▶ Exercise: Rewrite every line of the rows below as a numbered list, skipping blank lines, and leave the pictures out of your answer.

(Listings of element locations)
++++++
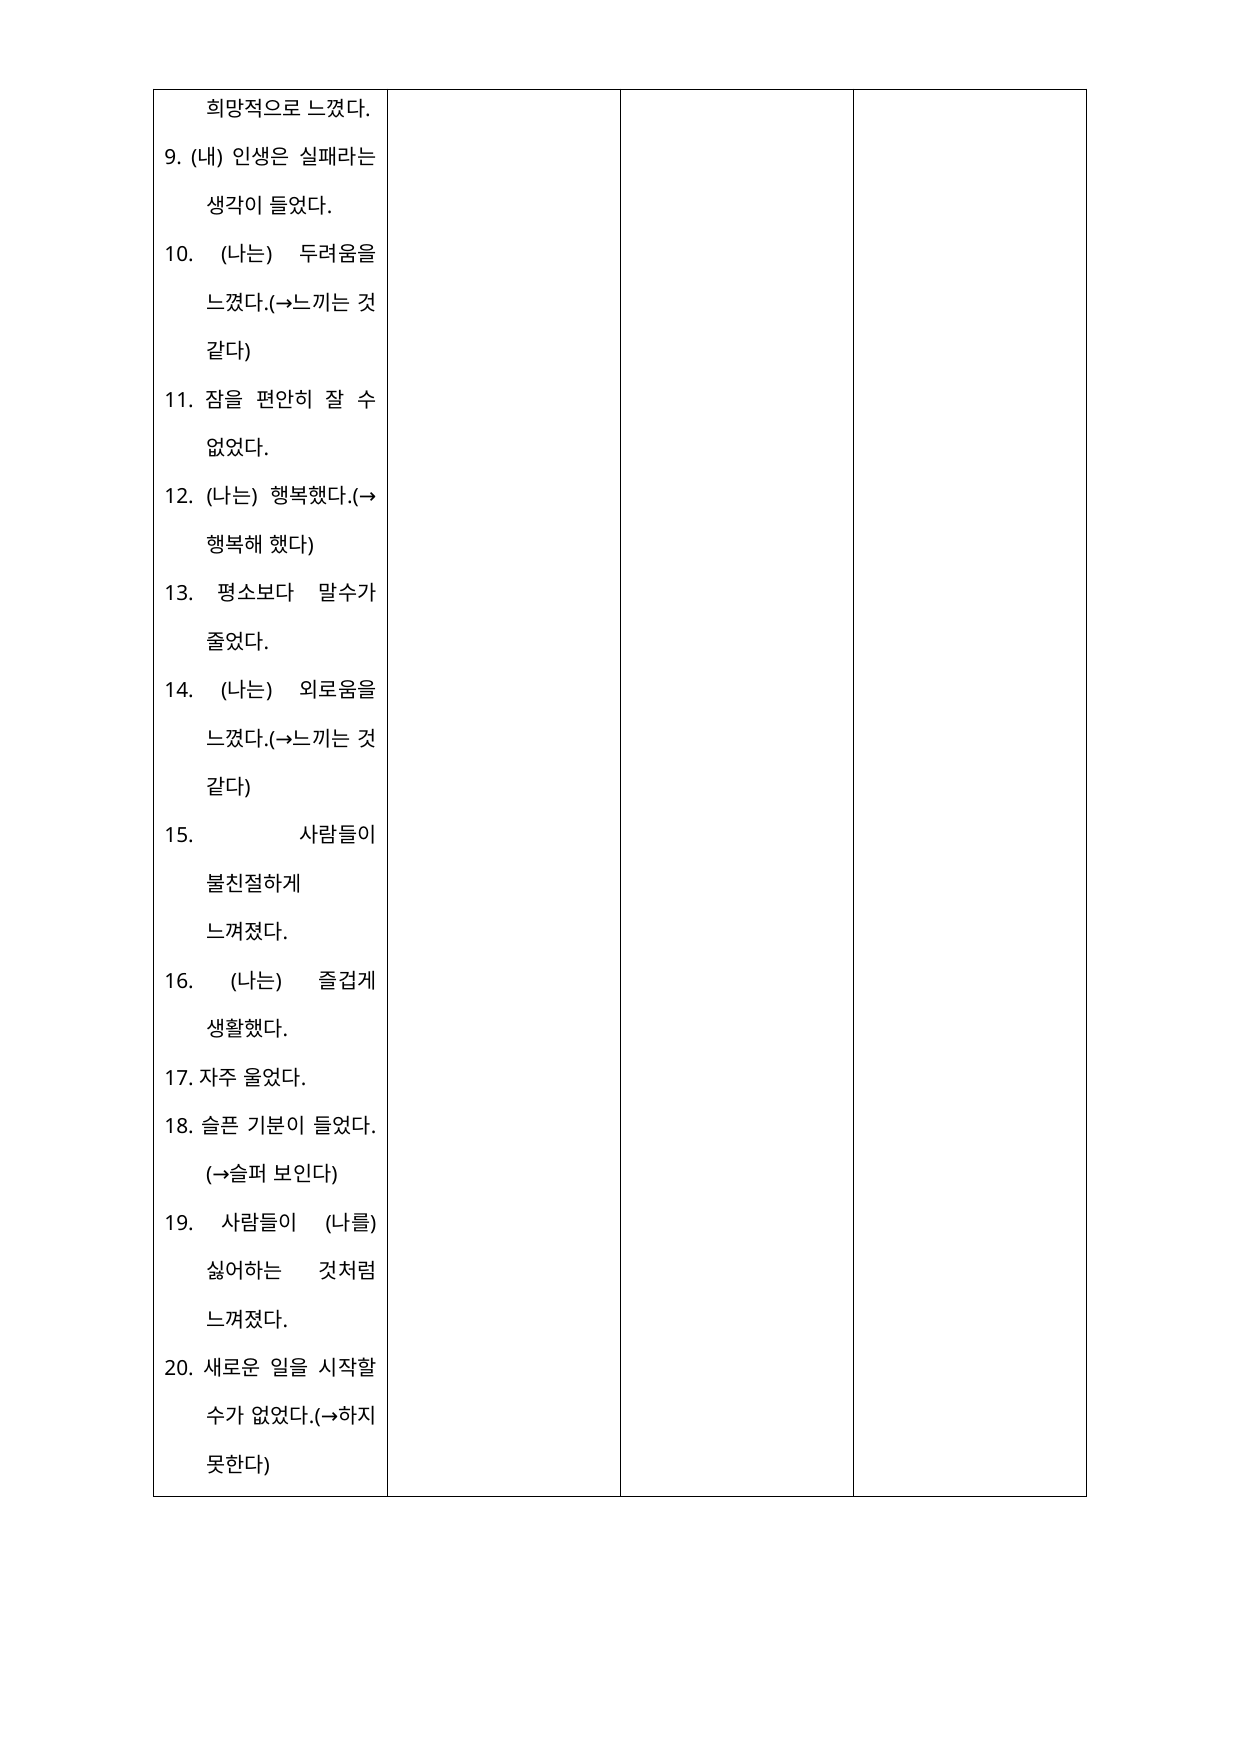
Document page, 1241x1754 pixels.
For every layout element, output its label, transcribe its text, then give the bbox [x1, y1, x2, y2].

table_cell [854, 90, 1086, 1496]
table_cell 희망적으로 느꼈다. 9. (내) 인생은 실패라는 생각이 들었다. 10. (나는) 두려움을 느꼈다.(→느끼는 것 같다) 11. 잠을 편안히 잘 수 없었다. 12. (나는) 행복했다.(→행복해 했다) 13. 평소보다 말수가 줄었다. 14. (나는) 외로움을 느꼈다.(→느끼는 것 같다) 15. 사람들이 불친절하게 느껴졌다. 16. (나는) 즐겁게 생활했다. 17. 자주 울었다. 18. 슬픈 기분이 들었다.(→슬퍼 보인다) 19. 사람들이 (나를) 싫어하는 것처럼 느껴졌다. 20. 새로운 일을 시작할 수가 없었다.(→하지 못한다) [154, 90, 387, 1496]
table_cell [388, 90, 620, 1496]
table_cell [621, 90, 853, 1496]
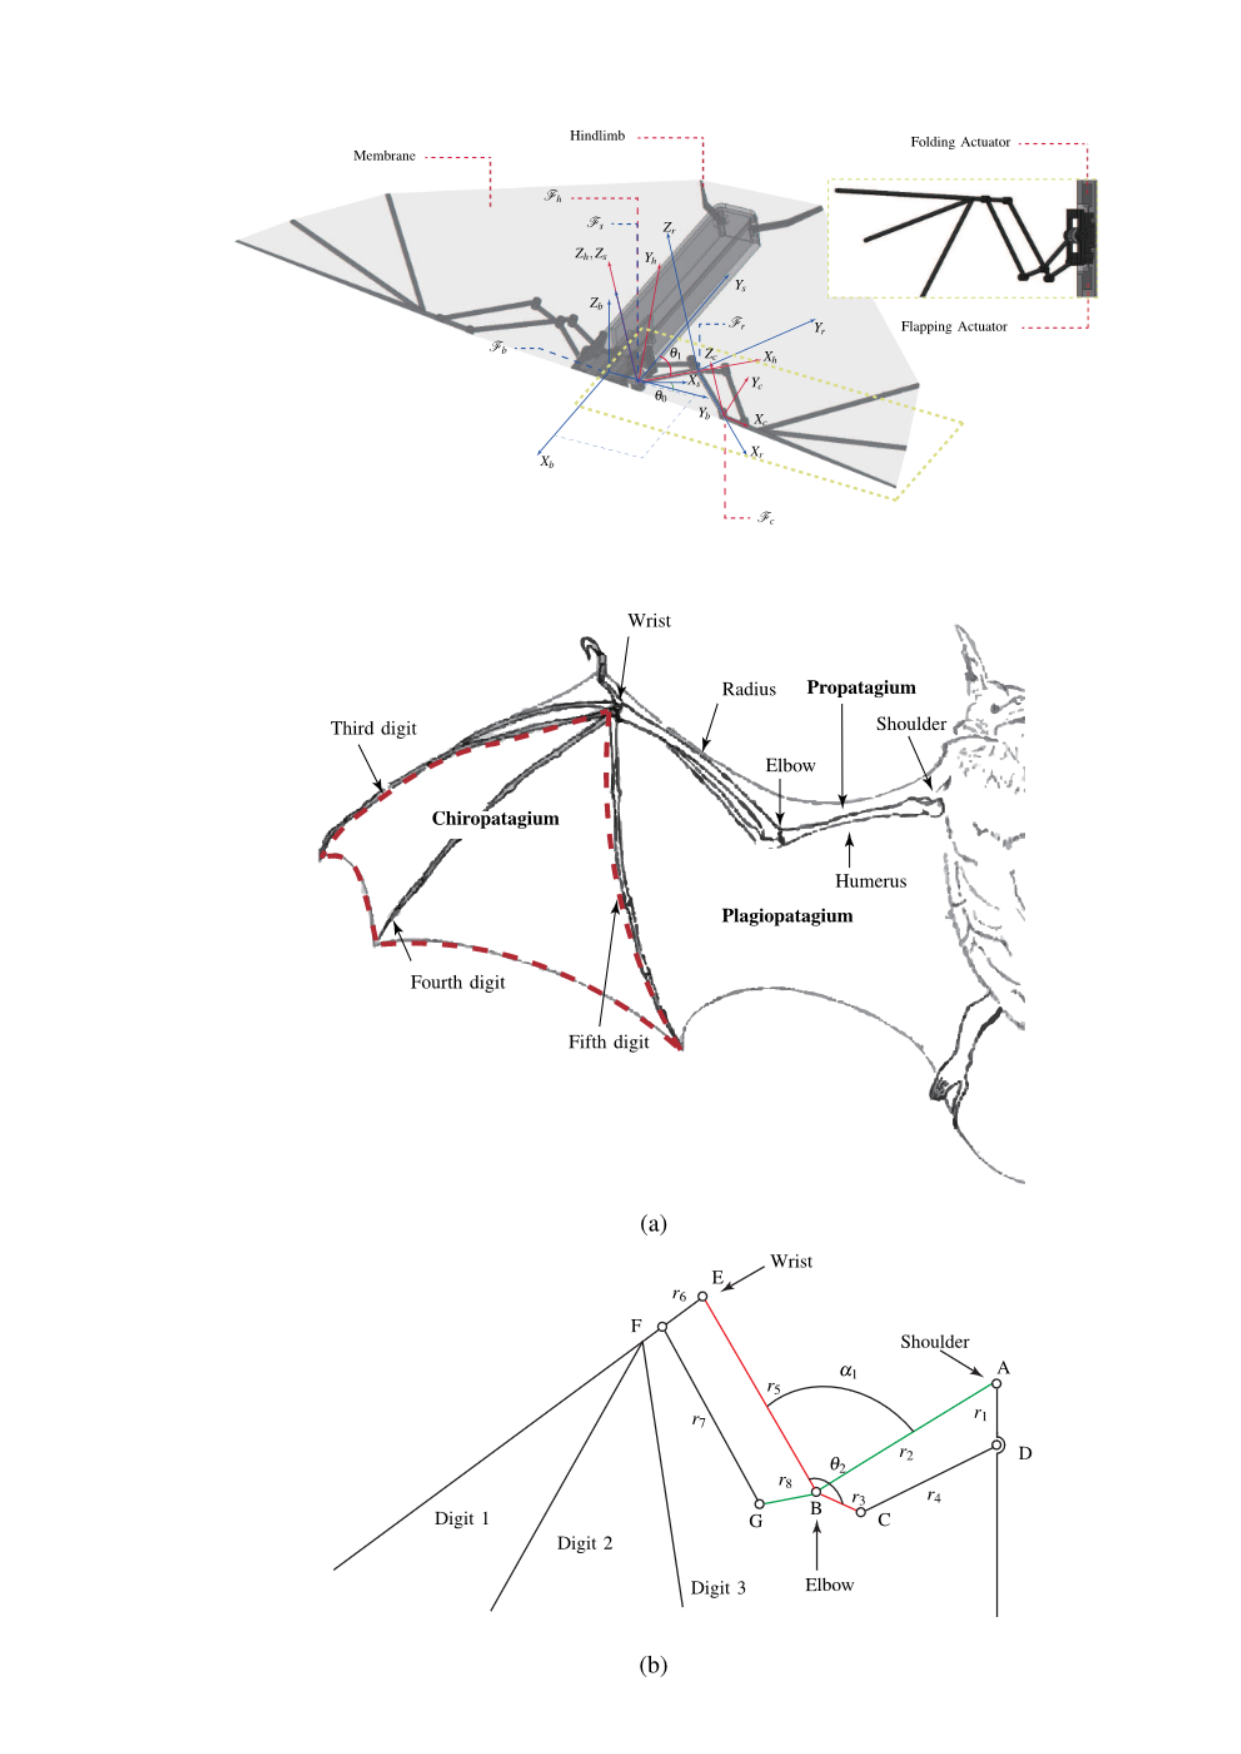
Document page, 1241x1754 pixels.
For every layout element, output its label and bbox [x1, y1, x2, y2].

picture [193, 103, 1172, 536]
picture [286, 591, 1039, 1691]
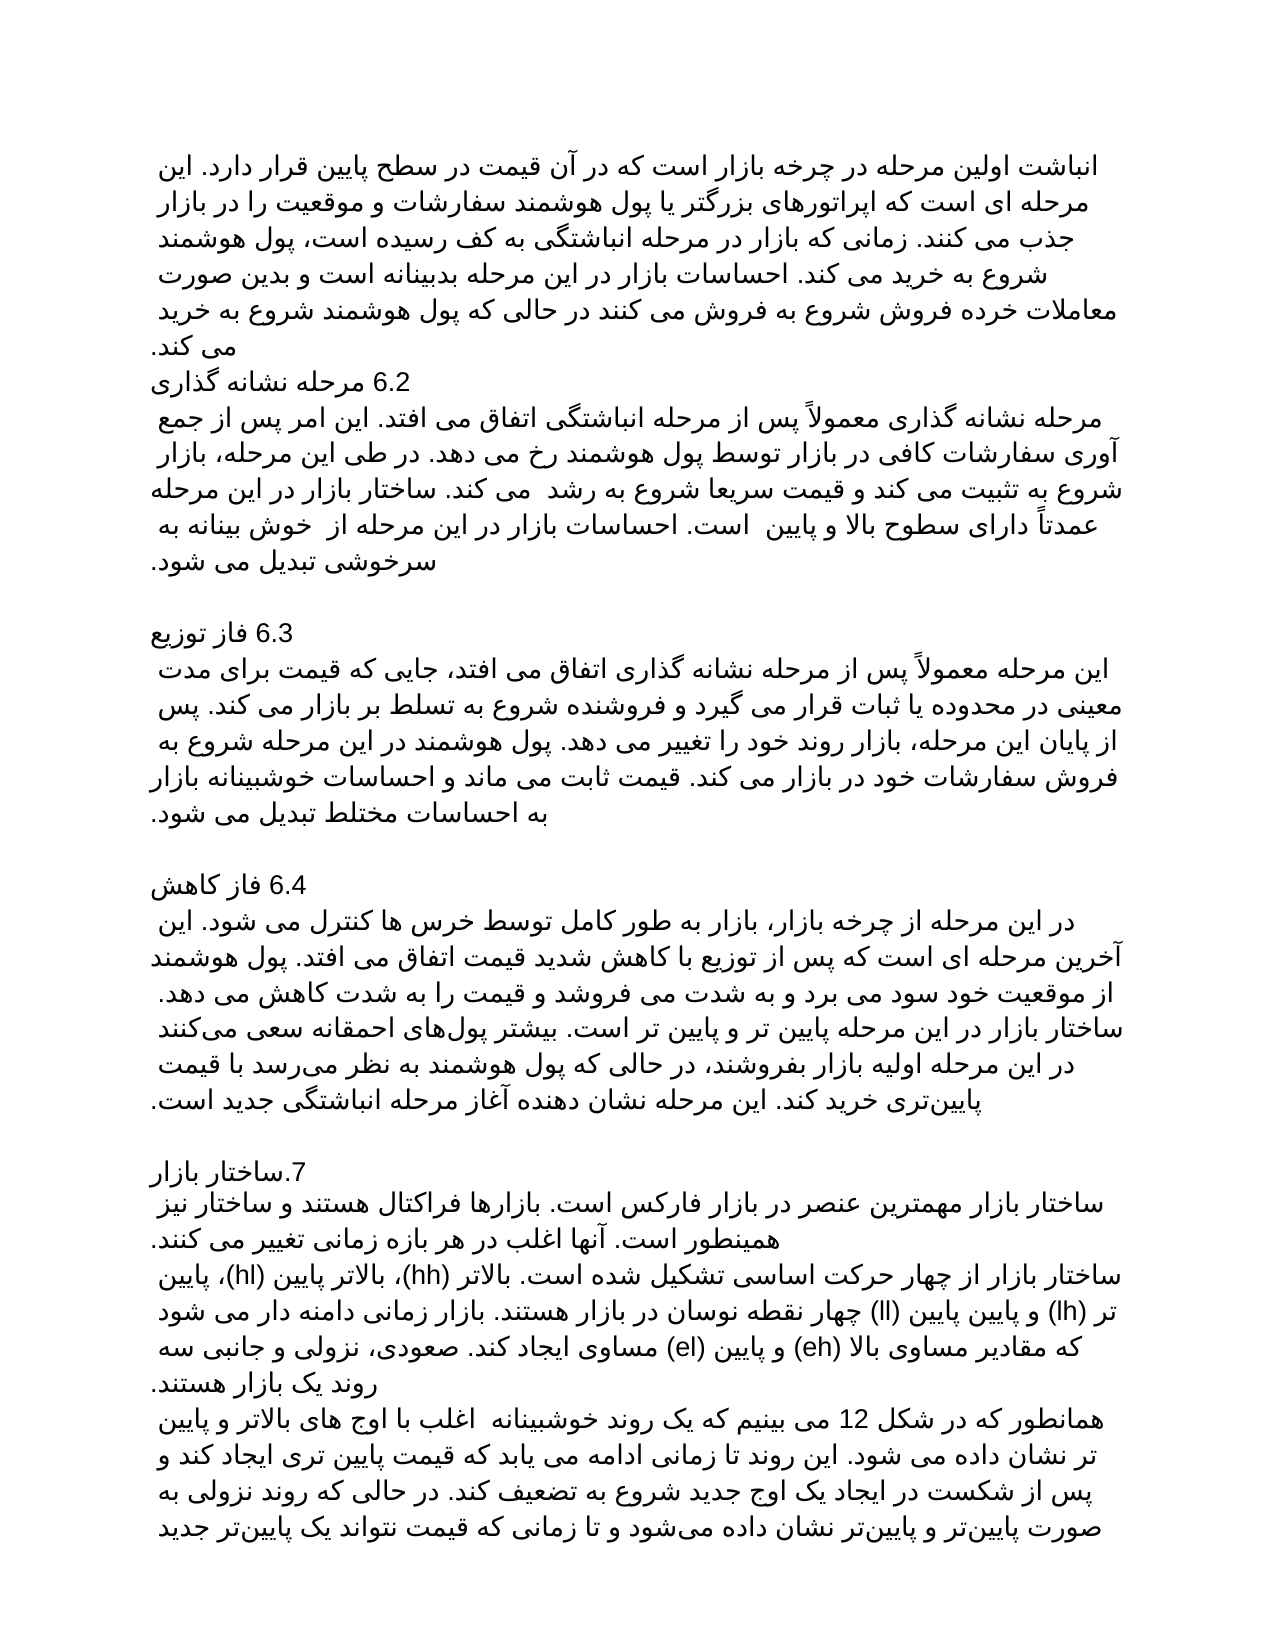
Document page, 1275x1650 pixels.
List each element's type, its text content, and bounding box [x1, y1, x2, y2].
++++++
▶ Response to the task:
1. Document page, 1241x1754 pixels.
2. For every layout element, output its label, transcribe its text, then give the bbox [x1, y1, x2, y2].
3. table_cell [854, 90, 1086, 1496]
4. table_cell 희망적으로 느꼈다. 9. (내) 인생은 실패라는 생각이 들었다. 10. (나는) 두려움을 느꼈다.(→느끼는 것 같다) 11. 잠을 편안히 잘 수 없었다. 12. (나는) 행복했다.(→행복해 했다) 13. 평소보다 말수가 줄었다. 14. (나는) 외로움을 느꼈다.(→느끼는 것 같다) 15. 사람들이 불친절하게 느껴졌다. 16. (나는) 즐겁게 생활했다. 17. 자주 울었다. 18. 슬픈 기분이 들었다.(→슬퍼 보인다) 19. 사람들이 (나를) 싫어하는 것처럼 느껴졌다. 20. 새로운 일을 시작할 수가 없었다.(→하지 못한다) [154, 90, 387, 1496]
5. table_cell [388, 90, 620, 1496]
6. table_cell [621, 90, 853, 1496]
7. Document page, 1241x1754 pixels.
8. For every layout element, output its label and bbox [x1, y1, x2, y2].
9. picture [193, 103, 1172, 536]
10. picture [286, 591, 1039, 1691]
11. Document page, 1275x1650 pixels.
12. List each element's type, its text content, and bounding box [x1, y1, x2, y2].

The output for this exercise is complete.